November 24, 2024
Editorial

OUTLAWING TORTURE

The Senate has made it clear that torture, by any U.S. entity anywhere in the world, is wrong. Seeking a way around such a prohibition, the Bush administration is now seeking to allow the CIA to engage in torture. The Senate should hold its ground.

Earlier this month, the Senate, by a vote of 90 to 9, passed an amendment by Sen. John McCain banning cruel, inhuman and degrading treatment of detainees in U.S. custody. It would restrict military interrogators to using only practices authorized in the Army Field Manual. President Bush has threatened to veto a defense spending bill if it contains such a prohibition on torture. It would be his first veto.

Last week, Vice President Dick Cheney began openly advocating for torture by saying the amendment should be changed to allow the CIA to abuse foreign prisoners it is holding abroad. Mr. Cheney and CIA Director Porter Goss met with Sen. McCain last week. According to many news accounts, a one-paragraph memo from the administration called for excluding from the torture ban overseas clandestine counterterrorism operations by agencies other than the Pentagon “if the president determines that such operations are vital to the protection of the United States or its citizens from terrorist attack.”

Sen. McCain wasn’t buying it. “I don’t know how you protect your life by torturing somebody. I’ve never understood that scenario.” Sen. McCain should know. He was tortured while a prisoner of war in Vietnam.

Marine Maj. Sherwood Moran, who worked as an interrogator at Guadalcanal, likely wouldn’t have understood the need for such an exemption either. In a 1943 memo that is still studied by military officials, Maj. Moran wrote that treating prisoners as fellow human beings was the best approach to getting good information. “Forget, as it were, the ‘enemy’ stuff, and the ‘prisoner’ stuff. I tell them to forget it, telling them I am talking as a human being to a human being. And they respond to this.”

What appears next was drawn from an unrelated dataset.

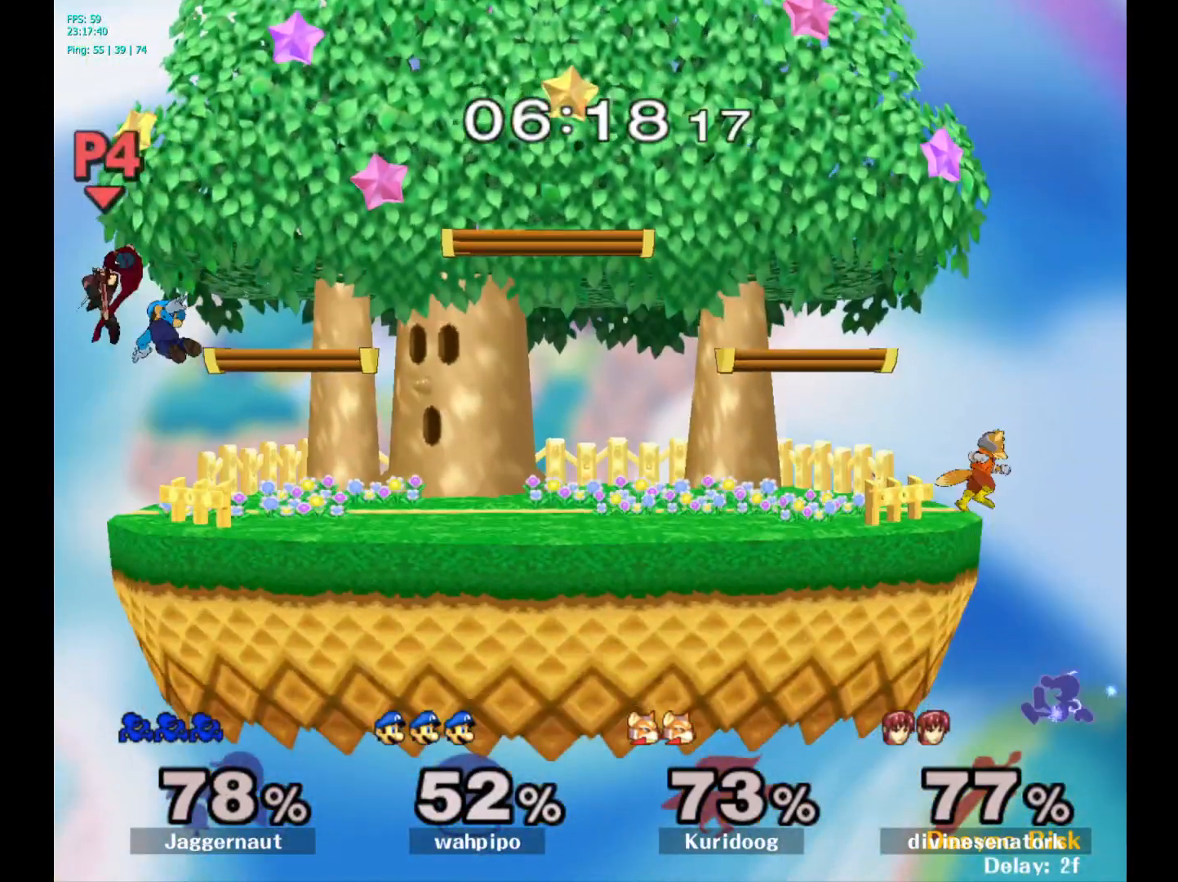
{"buttons": [], "left_stick": "up-left", "right_stick": "center", "events": [[117, "left_stick", "up-left"], [133, "B", "down"], [283, "B", "up"]]}
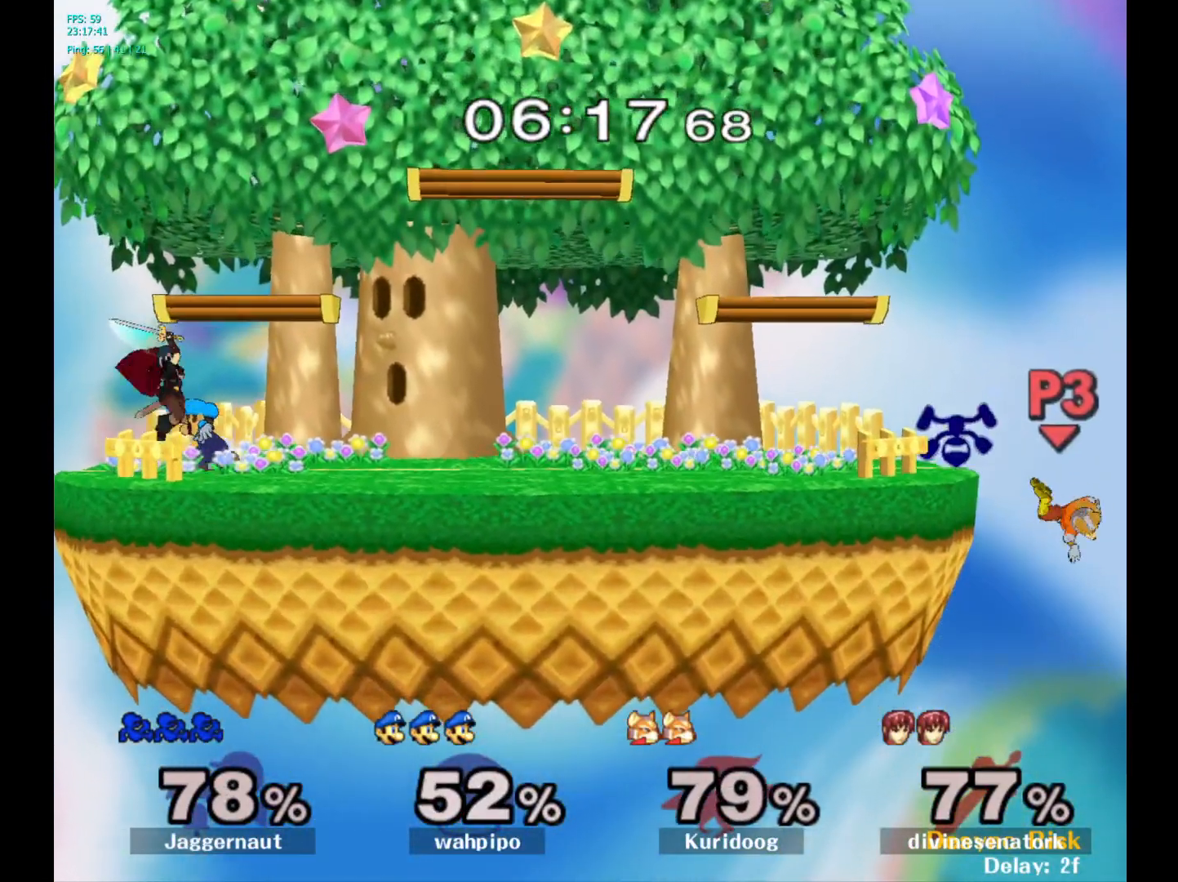
{"buttons": [], "left_stick": "down-left", "right_stick": "center", "events": [[217, "left_stick", "left"], [333, "left_stick", "down-left"]]}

“You should be hard-boiled but not half-baked,” he wrote. “Deep human sympathy can go with a business-like, systematic and ruthlessly persistent approach.”

Good advice for an administration that presided over the abuse of prisoners in Iraq, Afghanistan and a U.S. detention center in Cuba. Autopsy reports on 44 prisoners who died in U.S. custody in Iraq and Afghanistan indicate that 21 were victims of homicide, according to the American Civil Liberties Union. Some of the deaths followed abusive interrogations by elite Navy SEALs, military intelligence officers and the CIA, the group said after reviewing military autopsy reports.

Instead of carving out exceptions for such treatment, the administration should be working to end it.